─── Data for analysis ───

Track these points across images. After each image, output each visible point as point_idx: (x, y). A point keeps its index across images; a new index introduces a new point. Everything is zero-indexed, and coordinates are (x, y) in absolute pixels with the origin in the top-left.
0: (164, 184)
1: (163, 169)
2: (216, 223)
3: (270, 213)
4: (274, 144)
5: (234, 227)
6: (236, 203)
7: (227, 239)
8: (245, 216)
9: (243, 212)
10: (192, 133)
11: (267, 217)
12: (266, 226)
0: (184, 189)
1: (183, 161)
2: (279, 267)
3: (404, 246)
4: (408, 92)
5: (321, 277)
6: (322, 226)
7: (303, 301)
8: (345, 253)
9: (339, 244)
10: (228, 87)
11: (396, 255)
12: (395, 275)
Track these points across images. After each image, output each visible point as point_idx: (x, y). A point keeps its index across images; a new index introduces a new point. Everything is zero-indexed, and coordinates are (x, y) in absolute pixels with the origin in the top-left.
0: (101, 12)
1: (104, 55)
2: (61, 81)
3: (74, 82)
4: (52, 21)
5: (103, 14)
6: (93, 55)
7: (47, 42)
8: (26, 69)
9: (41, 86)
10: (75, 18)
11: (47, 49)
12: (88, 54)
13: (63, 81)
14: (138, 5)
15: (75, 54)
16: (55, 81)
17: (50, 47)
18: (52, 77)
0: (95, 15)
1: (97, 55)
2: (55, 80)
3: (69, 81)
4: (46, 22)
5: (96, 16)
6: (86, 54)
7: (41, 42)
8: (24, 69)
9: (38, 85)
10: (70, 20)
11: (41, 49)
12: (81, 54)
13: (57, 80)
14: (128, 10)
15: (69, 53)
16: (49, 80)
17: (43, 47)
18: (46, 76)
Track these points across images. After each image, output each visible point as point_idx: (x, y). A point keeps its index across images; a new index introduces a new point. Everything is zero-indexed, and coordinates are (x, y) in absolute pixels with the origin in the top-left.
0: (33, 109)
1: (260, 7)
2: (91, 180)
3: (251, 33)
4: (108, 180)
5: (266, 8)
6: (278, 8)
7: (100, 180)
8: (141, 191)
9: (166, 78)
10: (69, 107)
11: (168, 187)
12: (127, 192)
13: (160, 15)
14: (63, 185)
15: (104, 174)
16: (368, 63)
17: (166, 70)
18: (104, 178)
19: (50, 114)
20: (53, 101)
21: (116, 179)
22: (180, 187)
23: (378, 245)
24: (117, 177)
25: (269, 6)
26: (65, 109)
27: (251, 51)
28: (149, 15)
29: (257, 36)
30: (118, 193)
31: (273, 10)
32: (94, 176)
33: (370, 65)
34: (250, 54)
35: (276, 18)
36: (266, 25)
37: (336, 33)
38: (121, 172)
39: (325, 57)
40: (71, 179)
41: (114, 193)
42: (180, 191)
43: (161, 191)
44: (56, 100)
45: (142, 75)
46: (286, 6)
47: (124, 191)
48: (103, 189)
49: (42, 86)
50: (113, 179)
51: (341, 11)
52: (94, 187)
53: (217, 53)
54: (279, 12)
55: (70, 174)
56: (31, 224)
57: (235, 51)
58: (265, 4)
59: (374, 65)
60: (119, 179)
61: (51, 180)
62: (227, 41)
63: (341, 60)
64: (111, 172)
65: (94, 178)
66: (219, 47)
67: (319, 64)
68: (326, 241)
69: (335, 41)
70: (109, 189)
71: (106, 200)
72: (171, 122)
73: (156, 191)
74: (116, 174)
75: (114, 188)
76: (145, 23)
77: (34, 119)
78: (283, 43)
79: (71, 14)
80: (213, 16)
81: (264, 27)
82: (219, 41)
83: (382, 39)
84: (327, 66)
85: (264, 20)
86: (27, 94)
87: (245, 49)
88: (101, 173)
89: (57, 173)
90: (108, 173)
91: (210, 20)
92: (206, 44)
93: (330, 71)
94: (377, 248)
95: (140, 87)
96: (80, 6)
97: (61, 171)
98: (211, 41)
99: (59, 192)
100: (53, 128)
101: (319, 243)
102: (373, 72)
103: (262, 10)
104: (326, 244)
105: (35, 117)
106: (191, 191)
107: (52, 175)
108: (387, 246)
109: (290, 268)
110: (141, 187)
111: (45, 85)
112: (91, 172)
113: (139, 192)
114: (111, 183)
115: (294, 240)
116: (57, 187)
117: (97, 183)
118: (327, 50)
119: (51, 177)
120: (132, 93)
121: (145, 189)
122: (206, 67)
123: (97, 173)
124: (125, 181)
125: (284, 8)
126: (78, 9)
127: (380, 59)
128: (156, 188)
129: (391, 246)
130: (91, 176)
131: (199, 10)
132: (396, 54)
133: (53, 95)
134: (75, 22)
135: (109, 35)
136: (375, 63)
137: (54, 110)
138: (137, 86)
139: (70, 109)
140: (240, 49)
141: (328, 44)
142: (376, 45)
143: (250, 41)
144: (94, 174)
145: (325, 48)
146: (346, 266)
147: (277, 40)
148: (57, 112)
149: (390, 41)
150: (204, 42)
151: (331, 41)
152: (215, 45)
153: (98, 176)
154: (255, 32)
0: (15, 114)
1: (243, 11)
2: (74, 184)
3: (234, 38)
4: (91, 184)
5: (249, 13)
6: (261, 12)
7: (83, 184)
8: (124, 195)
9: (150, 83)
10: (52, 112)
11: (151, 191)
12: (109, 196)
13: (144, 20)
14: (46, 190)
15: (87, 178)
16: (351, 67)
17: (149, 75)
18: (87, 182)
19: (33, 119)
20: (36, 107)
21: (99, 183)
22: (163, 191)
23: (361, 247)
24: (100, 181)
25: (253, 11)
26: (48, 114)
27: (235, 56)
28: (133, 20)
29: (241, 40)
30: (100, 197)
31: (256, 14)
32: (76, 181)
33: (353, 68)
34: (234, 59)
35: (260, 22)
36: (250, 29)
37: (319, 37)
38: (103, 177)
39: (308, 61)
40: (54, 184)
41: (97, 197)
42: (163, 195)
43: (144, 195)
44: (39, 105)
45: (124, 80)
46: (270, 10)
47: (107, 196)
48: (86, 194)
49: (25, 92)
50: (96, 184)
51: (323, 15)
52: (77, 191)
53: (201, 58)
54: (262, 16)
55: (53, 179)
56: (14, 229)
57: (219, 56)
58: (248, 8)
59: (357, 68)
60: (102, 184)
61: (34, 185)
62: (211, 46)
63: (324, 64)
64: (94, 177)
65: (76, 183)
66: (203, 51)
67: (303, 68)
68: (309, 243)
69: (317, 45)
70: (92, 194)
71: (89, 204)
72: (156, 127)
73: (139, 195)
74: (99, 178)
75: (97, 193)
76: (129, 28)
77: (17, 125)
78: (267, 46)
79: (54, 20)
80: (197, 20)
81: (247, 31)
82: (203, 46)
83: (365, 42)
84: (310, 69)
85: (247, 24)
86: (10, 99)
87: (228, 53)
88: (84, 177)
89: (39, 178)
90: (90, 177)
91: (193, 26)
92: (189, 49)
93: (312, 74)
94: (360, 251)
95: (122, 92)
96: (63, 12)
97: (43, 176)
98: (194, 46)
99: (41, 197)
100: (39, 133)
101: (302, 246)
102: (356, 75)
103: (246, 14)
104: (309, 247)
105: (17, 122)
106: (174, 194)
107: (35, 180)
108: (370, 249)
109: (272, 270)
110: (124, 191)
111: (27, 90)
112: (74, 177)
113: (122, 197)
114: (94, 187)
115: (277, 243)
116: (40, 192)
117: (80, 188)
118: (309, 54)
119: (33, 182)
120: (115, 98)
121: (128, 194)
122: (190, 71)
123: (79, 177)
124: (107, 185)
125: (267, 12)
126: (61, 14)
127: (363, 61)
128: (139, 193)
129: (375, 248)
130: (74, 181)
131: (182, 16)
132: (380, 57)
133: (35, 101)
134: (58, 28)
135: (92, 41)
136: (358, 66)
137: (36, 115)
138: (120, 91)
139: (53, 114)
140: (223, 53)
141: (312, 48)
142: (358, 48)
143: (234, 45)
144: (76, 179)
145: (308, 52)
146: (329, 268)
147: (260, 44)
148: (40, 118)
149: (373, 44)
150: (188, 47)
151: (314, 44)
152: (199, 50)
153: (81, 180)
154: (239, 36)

───

- [Try it]: Take the stretch of lines above from the one containing "93: (330, 71)" through the one containing "111: (45, 85)" and repeat it exactly, adding no other line.

- [Result for this exercise]:
93: (330, 71)
94: (377, 248)
95: (140, 87)
96: (80, 6)
97: (61, 171)
98: (211, 41)
99: (59, 192)
100: (53, 128)
101: (319, 243)
102: (373, 72)
103: (262, 10)
104: (326, 244)
105: (35, 117)
106: (191, 191)
107: (52, 175)
108: (387, 246)
109: (290, 268)
110: (141, 187)
111: (45, 85)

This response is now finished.